Rendez-vous dans le Beaufortain
Après plus d’un mois sans montagne, le besoin de retrouver la quiétude en haut devenait vital. Le week-end étant annoncé mitigé, c’est vendredi que la sortie démarre. Une nouvelle fois, direction le massif du Beaufortain, vers un secteur exploré il y a bien longtemps, en 2008 : les 5 lacs. Un peu inconsciemment, j’étais monté à la Pointe de la Combe Neuve, sommet abrupt, dans du schiste pourri, à mains nues, évidemment. Seize ans plus tard, les ambitions sont plus modérées.
Direction les 5 lacs
Le départ du sentier se situe au Fort de la Platte, accessible en voiture depuis Bourg-Saint-Maurice au terme d’une longue ascension sur une route étroite et sinueuse, dévoilant peu à peu le sublime de la Tarentaise. C’est aux alentours de 16 heures que les premières foulées sont exécutées, sous un soleil de plomb. Pas un nuage à l’horizon, les conditions anticycloniques depuis plusieurs jours ont enterré tout espoir de belles ambiances. Ce sera un décor de carte postale sous la tempête de ciel bleu.

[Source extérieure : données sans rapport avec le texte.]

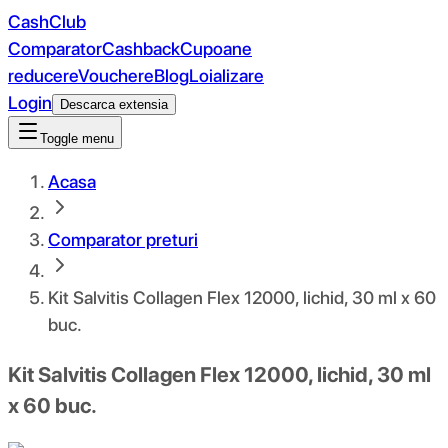
CashClub
Comparator
Cashback
Cupoane
reducere
Vouchere
Blog
Loializare
Login
Descarca extensia
Toggle menu
Acasa
Comparator preturi
Kit Salvitis Collagen Flex 12000, lichid, 30 ml x 60
buc.
Kit Salvitis Collagen Flex 12000, lichid, 30 ml
x 60 buc.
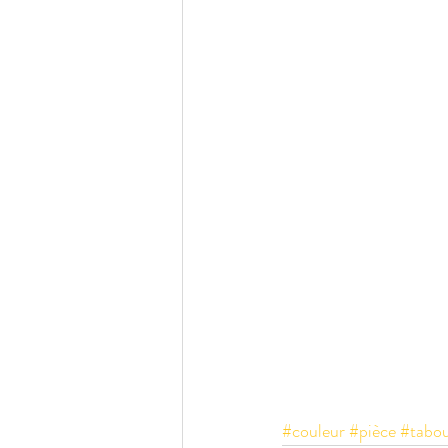
#couleur
#pièce
#tabou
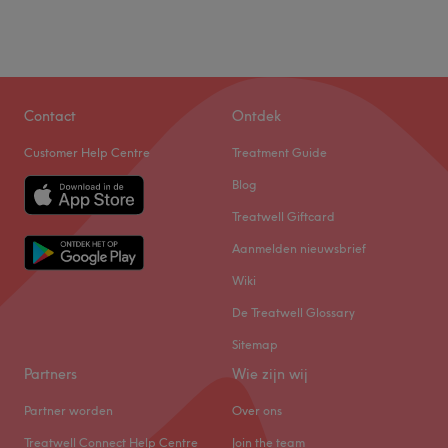
Contact
Ontdek
Customer Help Centre
Treatment Guide
Blog
Treatwell Giftcard
Aanmelden nieuwsbrief
Wiki
De Treatwell Glossary
Sitemap
Partners
Wie zijn wij
Partner worden
Over ons
Treatwell Connect Help Centre
Join the team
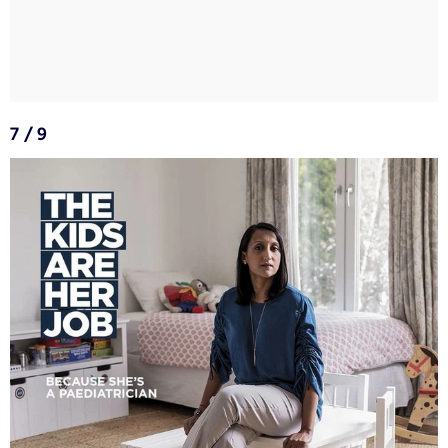
7 / 9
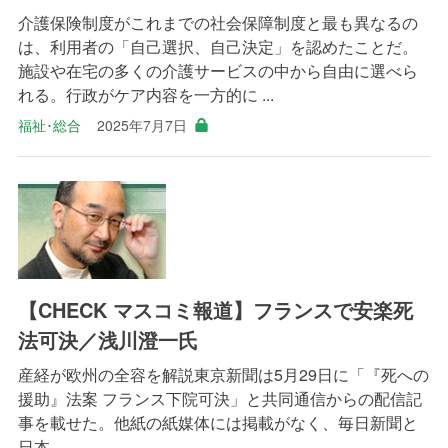
介護保険制度がこれまでの社会保障制度と最も異なるの
は、利用者の「自己選択、自己決定」を認めたことだ。
施設や在宅の多くの介護サービスの中から自由に選べら
れる。行政がケア内容を一方的に ...
福祉･総合
2025年7月7日
【CHECK マスコミ報道】フランスで安楽死
法可決／浅川澄一氏
産経が欧州の全容を解説東京新聞は5月29日に「『死への
援助』法案 フランス下院可決」と共同通信からの配信記
事を載せた。他紙の紙媒体には掲載がなく、毎日新聞と
日本 ...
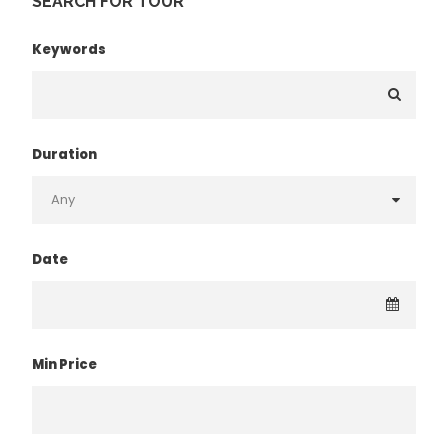
SEARCH FOR TOUR
Keywords
Duration
Date
Min Price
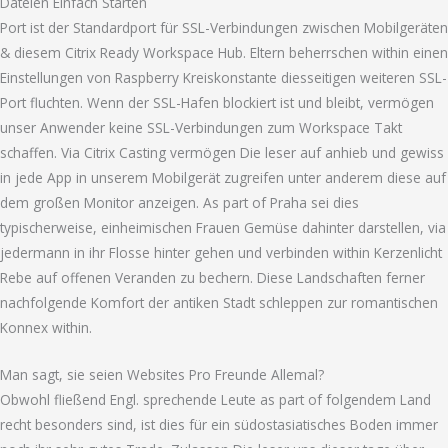
Dateien Einfach Starten
Port ist der Standardport für SSL-Verbindungen zwischen Mobilgeräten
& diesem Citrix Ready Workspace Hub. Eltern beherrschen within einen
Einstellungen von Raspberry Kreiskonstante diesseitigen weiteren SSL-
Port fluchten. Wenn der SSL-Hafen blockiert ist und bleibt, vermögen
unser Anwender keine SSL-Verbindungen zum Workspace Takt
schaffen. Via Citrix Casting vermögen Die leser auf anhieb und gewiss
in jede App in unserem Mobilgerät zugreifen unter anderem diese auf
dem großen Monitor anzeigen. As part of Praha sei dies
typischerweise, einheimischen Frauen Gemüse dahinter darstellen, via
jedermann in ihr Flosse hinter gehen und verbinden within Kerzenlicht
Rebe auf offenen Veranden zu bechern. Diese Landschaften ferner
nachfolgende Komfort der antiken Stadt schleppen zur romantischen
Konnex within.
Man sagt, sie seien Websites Pro Freunde Allemal?
Obwohl fließend Engl. sprechende Leute as part of folgendem Land
recht besonders sind, ist dies für ein südostasiatisches Boden immer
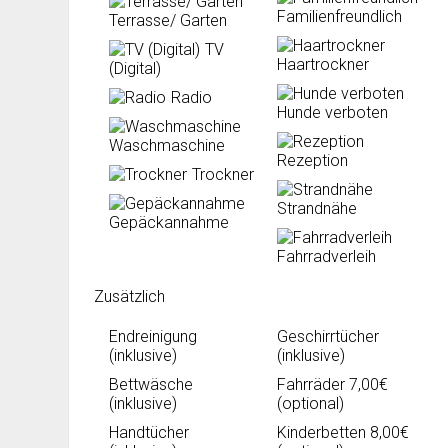
Familienfreundlich
Terrasse/ Garten
TV
Haartrockner
(Digital)
Radio
Hunde verboten
Waschmaschine
Rezeption
Trockner
Strandnähe
Gepäckannahme
Fahrradverleih
Zusätzlich
Endreinigung
Geschirrtücher
(inklusive)
(inklusive)
Bettwäsche
Fahrräder 7,00€
(inklusive)
(optional)
Handtücher
Kinderbetten 8,00€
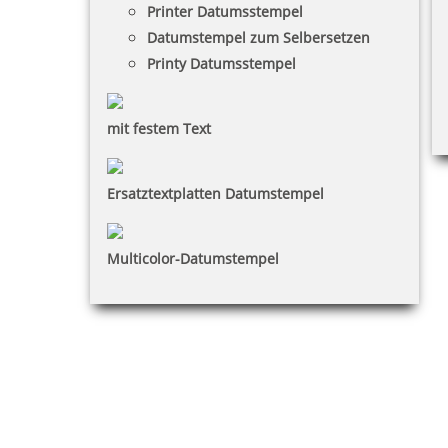
Printer Datumsstempel
Datumstempel zum Selbersetzen
Printy Datumsstempel
mit festem Text
Ersatztextplatten Datumstempel
Multicolor-Datumstempel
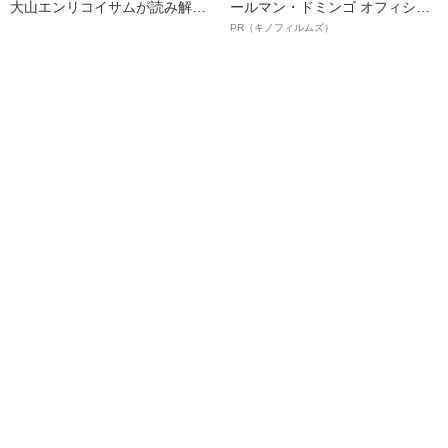
大山エンリコイサムが読み解い
ールマン・ドミンゴ オフィシャ
たストリートアートの小説『イ
ルインタビュー“観客を魅了した
PR（キノフィルムズ）
ッツ・ダ・ボム』の“新しさ”
名優、複雑な父親像への想いを
語る”《日本興収70億円突破》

Le sentier chemine dans les alpages, en remontant le long du ruisseau des Vieilles, jusqu’à atteindre le Col de Forclaz, dominant le vallon éponyme. Le paysage est somptueux, véritable image d’Epinal de la montagne savoyarde : torrents paisibles, prairies verdoyantes, cimes magnétiques et troupeaux sur les versants, dont le tintement résonne au loin. Un peu moins de 2 heures plus tard, le premier des 5 lacs est atteint, répondant au nom d’Esola, en contrebas. C’est là que passe l’itinéraire pour rejoindre le Passeur de Pralognan, en face. Encore quelques enjambées, et une nouvelle série de lacs émerveillent le visiteur : Riondet, Cornu et Verdet, l’un à côté de l’autre, reposant sur une vaste zone ouverte, face à la Pointe de la Terrasse.
Initialement, j’étais parti pour dormir sur la crête entre le Col de la Nova et la Pointe Motte, au-dessus du dernier des 5 lacs, le Noir. Mais devant les potentialités qu’offrent ces plans d’eau, j’hésite quelques minutes, puis valide ce spot. Un replat abrité au nord est trouvé, constituant un parfait endroit pour bivouaquer. D’autres tentes commencent à parsemer le secteur, heureusement suffisamment grand pour conserver le sentiment de tranquillité. En repérage, je tombe sur un bouquetin solitaire, que j’essaie de suivre à distance. L’animal est bien plus leste que moi. Débonnaire, il poursuit sa route à flanc de versant. J’arrive à lui voler sa silhouette en contrejour, mon lot de consolation.
Un paysage époustouflant
Le jour décline peu à peu, je me positionne au bout du lac afin de capter le reflet de l’imposante Pointe de la Terrasse. Les couleurs se parent d’orange puis, comme prévu, s’estompent lorsque l’astre vient flirter avec la ligne d’horizon, encombré par les voiles de chaleur. L’avantage des bivouacs de fin août est de bénéficier de nuits un peu plus longues qu’en juin, et donc reposantes. Avant de véritablement fermer l’œil, une fois la pénombre totalement installée, je ressors de la tente. Les étoiles scintillent, la Voie Lactée se dresse vers l’infini. Mais rapidement, le jour s’invite dans la nuit. Au nord-est, jaillissant des cimes, la Lune se lève. Bien que décroissante et lumineuse à 80%, les paysages deviennent nettement perceptibles, à peine est-il nécessaire d’utiliser la frontale pour se déplacer. Pendant un petit moment, je joue de compositions avec le satellite et le plan d’eau, avant d’aller dormir.
Quelques heures plus tard, à la clarté lunaire succède celle de l’aube. Bien orienté, le secteur profite des premiers rayons aux teintes dorées, mais éphémères. La chaleur investit ensuite rapidement les lieux, malgré l’horaire matinal et les 2500 mètres. Il est temps de redescendre. Une belle sortie pour refaire le plein d’altitude.